Given text —
[START]
With the replicated billet in hand, there are two types of coils to now reverse 
engineer, the actuator coil, and the output pickup cable(S).

The output cable(S) is the one connected to the full wave AC to DC diode 
rectifier. I would identify that rectifier and test how it works, then look for 
some indication of which coils it connected.

I would spec out the AC power source before using it in any way. After the spec 
is written, I would then replicate the actuator power source and not use the 
original one.

I would spec out all coils and replicate them, I would not use the originals.

I would do the same for the actuator coil that must be connected to the 
actuator power source(square wave generator).

As much as possible, use the duplicates and not the originals. Document those 
originals as far as possible. Those originals are far too valuable to mess up 
in any way.

On Mon, Feb 27, 2017 at 5:31 AM, Brian Ahern 
<<>> wrote:

Bedini and Beardon never achieved over unity operation.

What can we learn from them?

I have witnessed the Manelas device operation, but I do not know what to do wth 
his components.

From: Axil Axil <<>>
Sent: Sunday, February 26, 2017 9:18 PM

To: vortex-l
Subject: Re: [Vo]:DESCRIBING THE MANELAS Phenomenon

Thinking about how to determine how the aforementioned magnetic bubble behaves 
as follows:

The boundary of the boarder of the bubble as described in my last post should 
be determined through experimentation in order to understand, visualize, and 
maximize the operation of the output pickup coil. To do this experimentally, we 
must determine how the border of the bubble(BB) behaves in response to the 
adjustments applied quantum tuning parameter (QTP): it might expand or contract 
while still centered in place, it might move horizontally and/or vertically 
with this movement including the bubble center, and finally the boarder of the 
bubble might grow and decrease periodically in strength.
[END]
Problems and tasks —
**1)** In the thread about the Manelas device, what is the output cable connected to?
**2)** Write the next part of the thread about the Manelas device, picking up after its final sentence.
The items come from a source unrelated to the thread about the Manelas device.

Dataset entries —
[START]
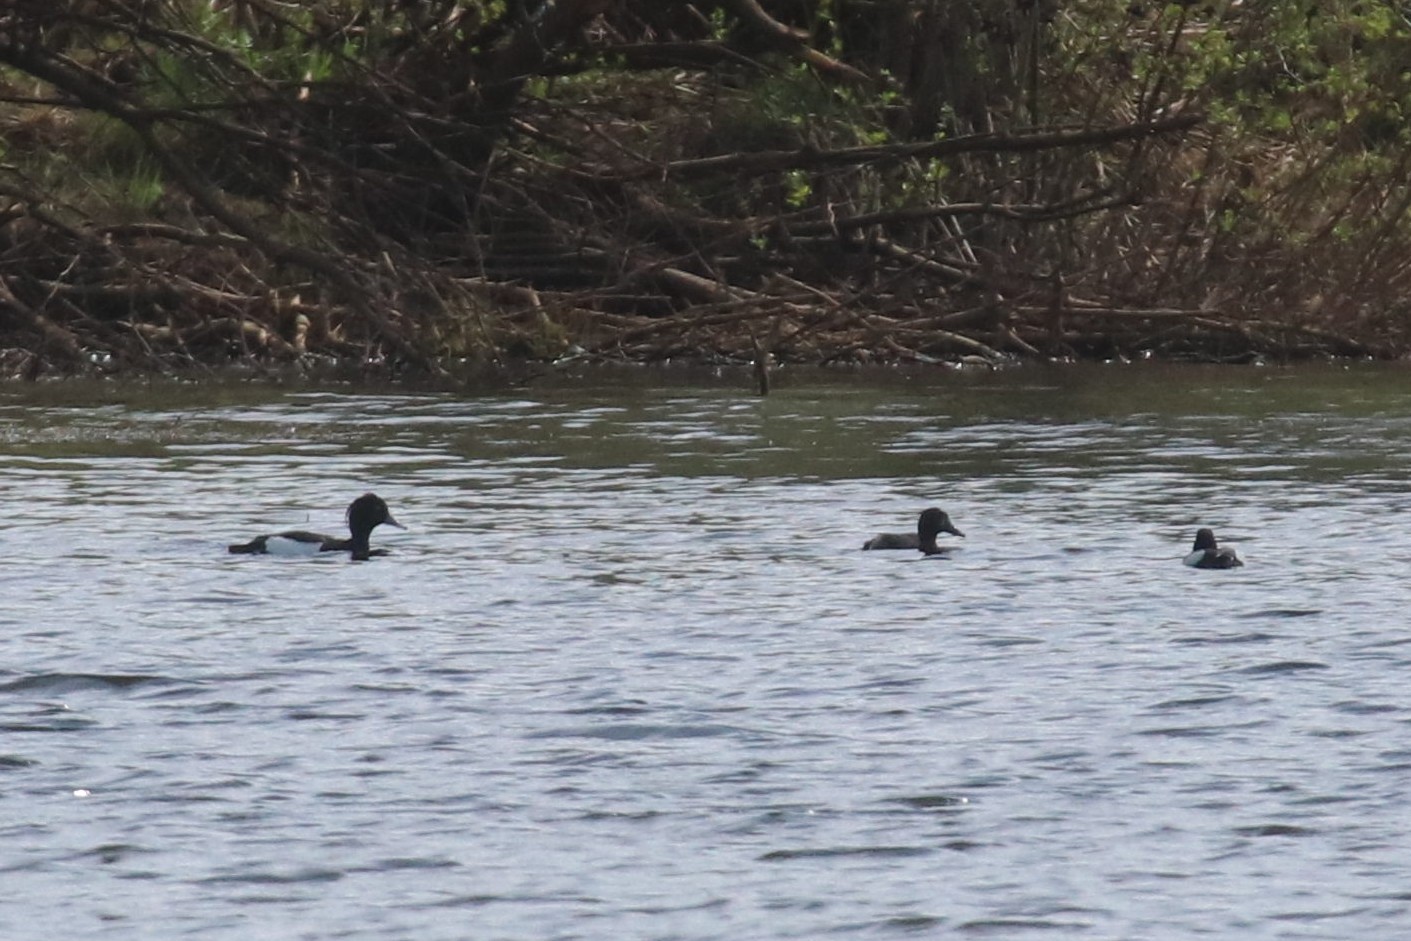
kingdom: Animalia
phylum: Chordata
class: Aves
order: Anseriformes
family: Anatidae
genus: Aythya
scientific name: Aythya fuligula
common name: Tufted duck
[END]
Final answers —
**1)** The output cable is connected to the full wave AC to DC diode rectifier.

**2)**
In order for these aforementioned bubble movements to be visualized in Magnetic 
Viewing Film (MVF) as seen in the Bendini video, the frequency of the 
activation coil pulses would need to limited to under 10 CPS so that bubble 
movement can be seen with our eyes..

As an experimental equipment requirement, a sensitive signal wave generator 
that can handle very low frequencies together with sub cycle fine tuning is 
required to drive the activation coil.

On Sun, Feb 26, 2017 at 5:55 PM, Axil Axil 
<<>> wrote:
Getting back to the John Bendini video again:

At 8:12 into the video, John Bendini shows how the conditioning of the magnet 
using a coil that wraps around the side of the magnetic billet will produce a 
magnetic pole structure that has one pole located in the center and another 
pole surrounding the center pole located on the exterior edge of the billet.

The edge coil produces magnetic field lines which conditions the billet that 
pass orthogonal to the surface of the billet. After conditioning, all the 
magnetic boundaries are standing vertical to the surface of the billet. This 
orientation of the conditioning field lines direct the magnetic domains to 
reorient themselves to all assume the polarization of  one pole directed 
vertically from the surface. As a reaction to edge concentration of polarity, 
at the center of the billet, magnetic domains of the opposite polarity will 
concentrate forming a centralized  magnetic bubble.

All magnetic field lines rise vertically from the surface of the billet. This 
is why the needle seen in page 6 of the slide show reference below points up 
vertically from the center of the billet.

I beleive that this magnetic bubble is made to vibrate when a triggering 
magnetic field is applied to the billet. John Bendini  states that the bubble 
moves around easily when a magnet is placed next to it.  This is why the metal 
tappers shake during the determination of the quantum critical point seen in 
the Sweet video. We will look at that video in a future post.

It can be seen in the plastic magnetic sensor viewer that the edge of the 
bubble is highly magnetized.  The output pickup coil must utilize these 
magnetic field lines emanating from this  bubble edge boundary to induce the 
output current produced by the VTA system.

In short, the vibrating bubble must produce the output current.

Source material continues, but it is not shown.